はい、こんにちは。
新学期が始まって3週間が過ぎようとしている。
昨年に引き続き今年も、全く経験のない分野に足を踏み入れようとしている。
知的障害児を預かる養護学校の教師として、ごくせん風のジャージの上下で走り回っている自分の姿など、1年前は想像もしていなかった。
去年は、職員室でパソコンに向かってばかりの仕事だったのに、今年は、給食とトイレの時ぐらいしか、座る暇がない。いや、トイレに行く暇もないことがある。
こどもといっしょに大声で歌い、踊り、追いかけて走り、だっこし、たまに廊下を引きずる。全身の筋肉が久々にきしむ音が聞こえるようだ。
今までの学校勤めといえば、始業の鐘がなると出席簿を持って職員室を同僚と歓談しながら出て、エレベーターに乗り、教室にはいって、「さぁ、はじめましょ。」なんてにこやかに微笑みながら、ゆっくり板書して、スマートに授業をしていた。
大学で習ったこともそこそこ役にたち、あ〜、やはり勉強していてよかった、なんてにんまりしていたんだが。。

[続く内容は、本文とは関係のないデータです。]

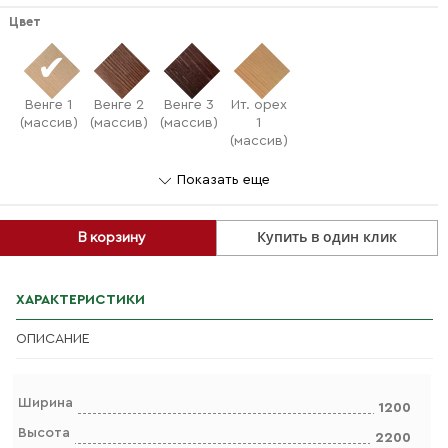
Цвет
Венге 1
Венге 2
Венге 3
Ит. орех
(массив)
(массив)
(массив)
1
(массив)
Показать еще
Купить в один клик
В корзину
ХАРАКТЕРИСТИКИ
ОПИСАНИЕ
Ширина
1200
Высота
2200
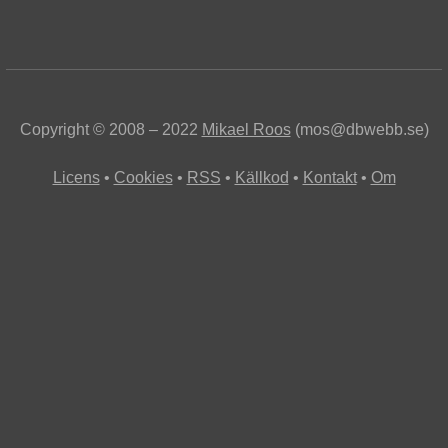
Copyright © 2008 – 2022
Mikael Roos
(mos@dbwebb.se)
Licens
Cookies
RSS
Källkod
Kontakt
Om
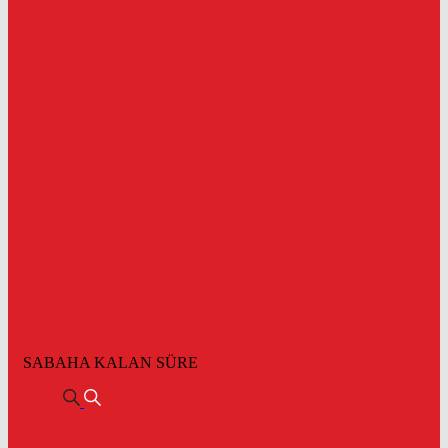
SABAHA KALAN SÜRE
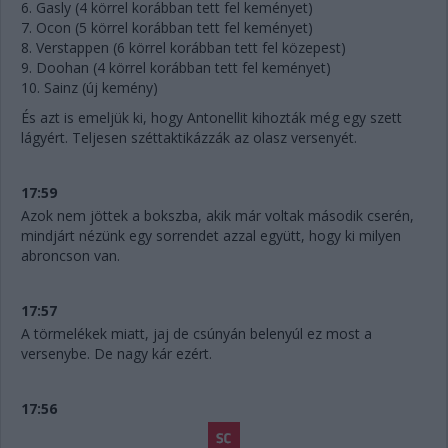
6. Gasly (4 körrel korábban tett fel keményet)
7. Ocon (5 körrel korábban tett fel keményet)
8. Verstappen (6 körrel korábban tett fel közepest)
9. Doohan (4 körrel korábban tett fel keményet)
10. Sainz (új kemény)
És azt is emeljük ki, hogy Antonellit kihozták még egy szett
lágyért. Teljesen széttaktikázzák az olasz versenyét.
17:59
Azok nem jöttek a bokszba, akik már voltak második cserén,
mindjárt nézünk egy sorrendet azzal együtt, hogy ki milyen
abroncson van.
17:57
A törmelékek miatt, jaj de csúnyán belenyúl ez most a
versenybe. De nagy kár ezért.
17:56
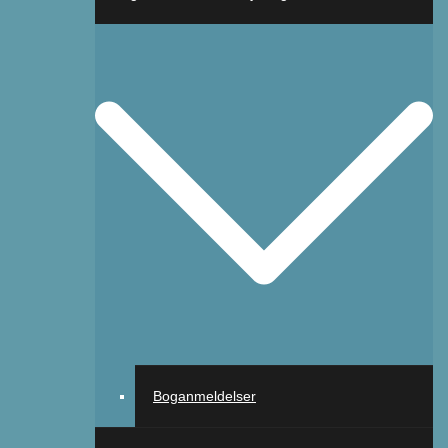
Boganmeldelser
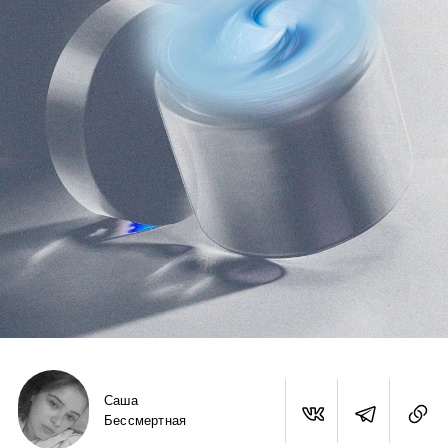
Саша
Бессмертная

今回ばかりは、そんなあまっちょろい経験だの勉強だのは、まったく役にたたん。
まさに一時も気の抜く暇のない緊迫した時間の連続である。
1分、とか、30秒とかの気のゆるみが、障害のあるこどもを危険な状況に陥らせてしまうことを始めて知った。
こどもの命を預かる仕事を与えられて、気が重くないといえばうそになる。
しかし、それ以上に、せっかく生を受けた命を、少しでも元気な状態で永らえさせてあげたいという気持ちのほうが強い。
今日は「いや」といえた。次の日は「いい」といえた。また次の日には「トイレで用がたせた」。その次の日には「給食が全部食べられた。」そしてまた次の日には。。。
一日一日、少しずつだが、出来ることを増やす。
でもあせらず、ゆっくりだな。
彼女の中の時計を出来る限り尊重して。。